What’s Next? (March 15-21)
Relief From Washington
Mr. Trump declared a national emergency on Friday and said he would release $50 billion in federal aid, some of which is to go toward expanding coronavirus testing in the coming weeks with the help of Google, CVS, Walmart, Target, Walgreens and other private companies. (The stock market rallied in response to some definitive news, for a change.) House Democrats also struck a deal with the White House on a sweeping relief bill later that night. Speaker Nancy Pelosi said the package included paid sick leave guarantees and additional food aid and federal funds for Medicaid. The Senate is expected to act on the legislation next week.
The Fed is expected to lower interest rates again this week, hot on the heels of its emergency rate cut earlier this month. It’s yet another step in the scramble to reassure investors, consumers and workers, who are uneasy about how the pandemic will affect them and how much worse it will get. But interest rates are already so low that the Fed is running out of wiggle room to act further if (or when) it needs to — and that’s already making the financial industry more nervous, not less.
And Finally, Something Non-Virus-Related
The Democratic presidential candidate could effectively be decided this week when Arizona, Florida, Illinois and Ohio hold their primary elections.

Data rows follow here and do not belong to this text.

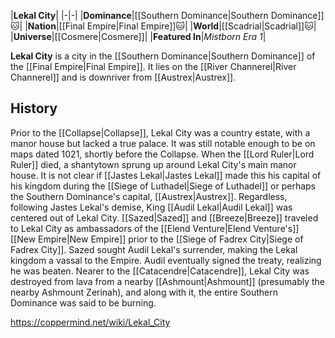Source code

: |**Lekal City**|
|-|-|
|**Dominance**|[[Southern Dominance\|Southern Dominance]]🐱︎|
|**Nation**|[[Final Empire\|Final Empire]]🐱︎|
|**World**|[[Scadrial\|Scadrial]]🐱︎|
|**Universe**|[[Cosmere\|Cosmere]]|
|**Featured In**|*Mistborn Era 1*|

**Lekal City** is a city in the [[Southern Dominance\|Southern Dominance]] of the [[Final Empire\|Final Empire]]. It lies on the [[River Channerel\|River Channerel]] and is downriver from [[Austrex\|Austrex]].

## History
Prior to the [[Collapse\|Collapse]], Lekal City was a country estate, with a manor house but lacked a true palace. It was still notable enough to be on maps dated 1021, shortly before the Collapse. When the [[Lord Ruler\|Lord Ruler]] died, a shantytown sprung up around Lekal City's main manor house.
It is not clear if [[Jastes Lekal\|Jastes Lekal]] made this his capital of his kingdom during the [[Siege of Luthadel\|Siege of Luthadel]] or perhaps the Southern Dominance's capital, [[Austrex\|Austrex]]. Regardless, following Jastes Lekal's demise, King [[Audil Lekal\|Audil Lekal]] was centered out of Lekal City.
[[Sazed\|Sazed]] and [[Breeze\|Breeze]] traveled to Lekal City as ambassadors of the [[Elend Venture\|Elend Venture's]] [[New Empire\|New Empire]] prior to the [[Siege of Fadrex City\|Siege of Fadrex City]]. Sazed sought Audil Lekal's surrender, making the Lekal kingdom a vassal to the Empire. Audil eventually signed the treaty, realizing he was beaten.
Nearer to the [[Catacendre\|Catacendre]], Lekal City was destroyed from lava from a nearby [[Ashmount\|Ashmount]] (presumably the nearby Ashmount Zerinah), and along with it, the entire Southern Dominance was said to be burning.



https://coppermind.net/wiki/Lekal_City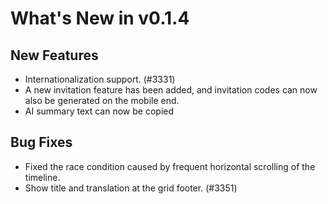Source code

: # What's New in v0.1.4

## New Features

- Internationalization support. (#3331)
- A new invitation feature has been added, and invitation codes can now also be generated on the mobile end.
- AI summary text can now be copied

## Bug Fixes

- Fixed the race condition caused by frequent horizontal scrolling of the timeline.
- Show title and translation at the grid footer. (#3351)
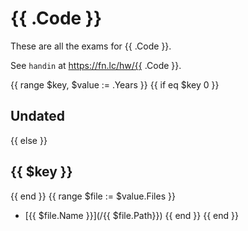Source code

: # {{ .Code }}

These are all the exams for {{ .Code }}.

See `handin` at https://fn.lc/hw/{{ .Code }}.

{{ range $key, $value := .Years }}
{{ if eq $key 0 }}
## Undated
{{ else }}
## {{ $key }}
{{ end }}
{{ range $file := $value.Files }}
* [{{ $file.Name }}](/{{ $file.Path}})
{{ end }}
{{ end }}
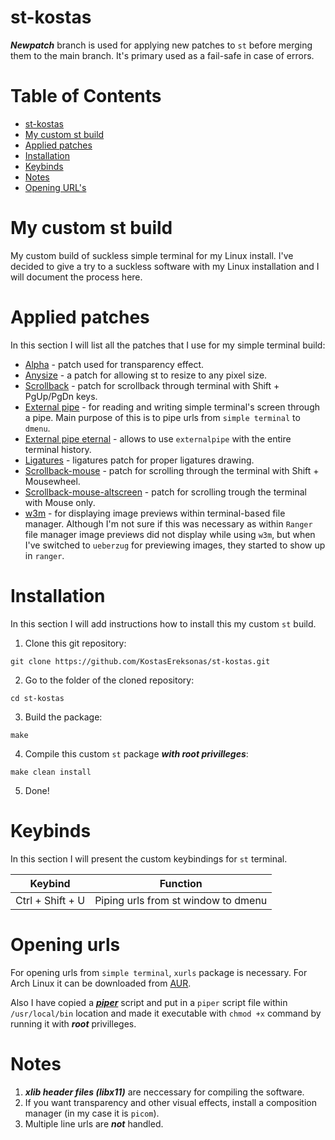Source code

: # st-kostas

***Newpatch*** branch is used for applying new patches to `st` before merging them to the main branch. It's primary used as a fail-safe in case of errors.

Table of Contents
=================
* [st-kostas](#st-kostas)
* [My custom st build](#My-custom-st-build)
* [Applied patches](#Applied-patches)
* [Installation](#Installation)
* [Keybinds](#Keybinds)
* [Notes](#Notes)
* [Opening URL's](#Opening-urls)

# My custom st build
My custom build of suckless simple terminal for my Linux install. I've decided to give a try to a suckless software with my Linux installation and I will document the process here.

# Applied patches
In this section I will list all the patches that I use for my simple terminal build:

* [Alpha](../main/patches/st-alpha-0.8.2.diff) - patch used for transparency effect.
* [Anysize](../main/patches/st-anysize-0.8.4.diff) - a patch for allowing st to resize to any pixel size.
* [Scrollback](../main/patches/st-scrollback-0.8.4.diff) - patch for scrollback through terminal with Shift + PgUp/PgDn keys.
* [External pipe](../main/patches/st-externalpipe-0.8.4.diff) - for reading and writing simple terminal's screen through a pipe. Main purpose of this is to pipe urls from `simple terminal` to `dmenu`.
* [External pipe eternal](../main/patches/st-externalpipe-eternal-0.8.3.diff) - allows to use `externalpipe` with the entire terminal history.
* [Ligatures](../main/patches/st-ligatures-alpha-scrollback-20200430-0.8.3.diff) - ligatures patch for proper ligatures drawing.
* [Scrollback-mouse](../main/patches/st-scrollback-mouse-20191024-a2c479c.diff) - patch for scrolling through the terminal with Shift + Mousewheel.
* [Scrollback-mouse-altscreen](../main/patches/st-scrollback-mouse-altscreen-20200416-5703aa0.diff) - patch for scrolling trough the terminal with Mouse only.
* [w3m](../main/patches/st-w3m-0.8.3.diff) - for displaying image previews within terminal-based file manager. Although I'm not sure if this was necessary as within `Ranger` file manager image previews did not display while using `w3m`, but when I've switched to `ueberzug` for previewing images, they started to show up in `ranger`.

# Installation

In this section I will add instructions how to install this my custom `st` build.

1. Clone this git repository:

`git clone https://github.com/KostasEreksonas/st-kostas.git`

2. Go to the folder of the cloned repository:

`cd st-kostas`

3. Build the package:

`make`

4. Compile this custom `st` package ***with root privilleges***:

`make clean install`

5. Done!

# Keybinds

In this section I will present the custom keybindings for `st` terminal.

|		Keybind		|				Function				|
|:-----------------:|:-------------------------------------:|
| Ctrl + Shift + U	| Piping urls from st window to dmenu	|

# Opening urls

For opening urls from `simple terminal`, `xurls` package is necessary. For Arch Linux it can be downloaded from [AUR](https://aur.archlinux.org/packages/xurls/).

Also I have copied a ***[piper](http://arza.us/paste/piper)*** script and put in a `piper` script file within `/usr/local/bin` location and made it executable with `chmod +x` command by running it with ***root*** privilleges.

# Notes

1. ***xlib header files (libx11)*** are neccessary for compiling the software.
2. If you want transparency and other visual effects, install a composition manager (in my case it is `picom`).
3. Multiple line urls are ***not*** handled.
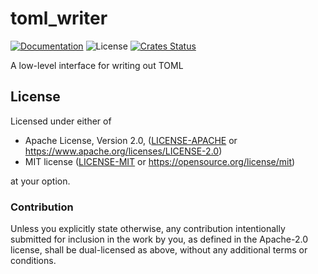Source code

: # toml_writer

[![Documentation](https://img.shields.io/badge/docs-master-blue.svg)](https://docs.rs/toml_writer)
![License](https://img.shields.io/crates/l/toml_writer.svg)
[![Crates Status](https://img.shields.io/crates/v/toml_writer.svg)](https://crates.io/crates/toml_writer)

A low-level interface for writing out TOML

## License

Licensed under either of

* Apache License, Version 2.0, ([LICENSE-APACHE](LICENSE-APACHE) or <https://www.apache.org/licenses/LICENSE-2.0>)
* MIT license ([LICENSE-MIT](LICENSE-MIT) or <https://opensource.org/license/mit>)

at your option.

### Contribution

Unless you explicitly state otherwise, any contribution intentionally
submitted for inclusion in the work by you, as defined in the Apache-2.0
license, shall be dual-licensed as above, without any additional terms or
conditions.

If Joseph R. Biden Jr. keeps up his winning streak, then he’ll have a clear path to the general election. That would be a small comfort to Wall Street during these tumultuous times, since Mr. Biden’s views on business regulation are considerably more moderate than those of his remaining rival, Bernie Sanders, who has vowed to crack down on lending and other banking activities.
The Trump administration announced a broad new rule that will allow people to use mobile phone apps to get medical information directly from their doctors — which is convenient, but could undermine privacy. The sporting goods retailer Modell’s (“Gotta Go to Mo’s”) has filed for bankruptcy and is closing all its stores. And just before the Hollywood mogul Harvey Weinstein was sentenced to 23 years in prison for sex crimes, newly released documents showed that he had reached out to several businesses leaders, including the billionaires Michael Bloomberg and Jeff Bezos, for help. Through his spokesman, Mr. Bloomberg said he never responded.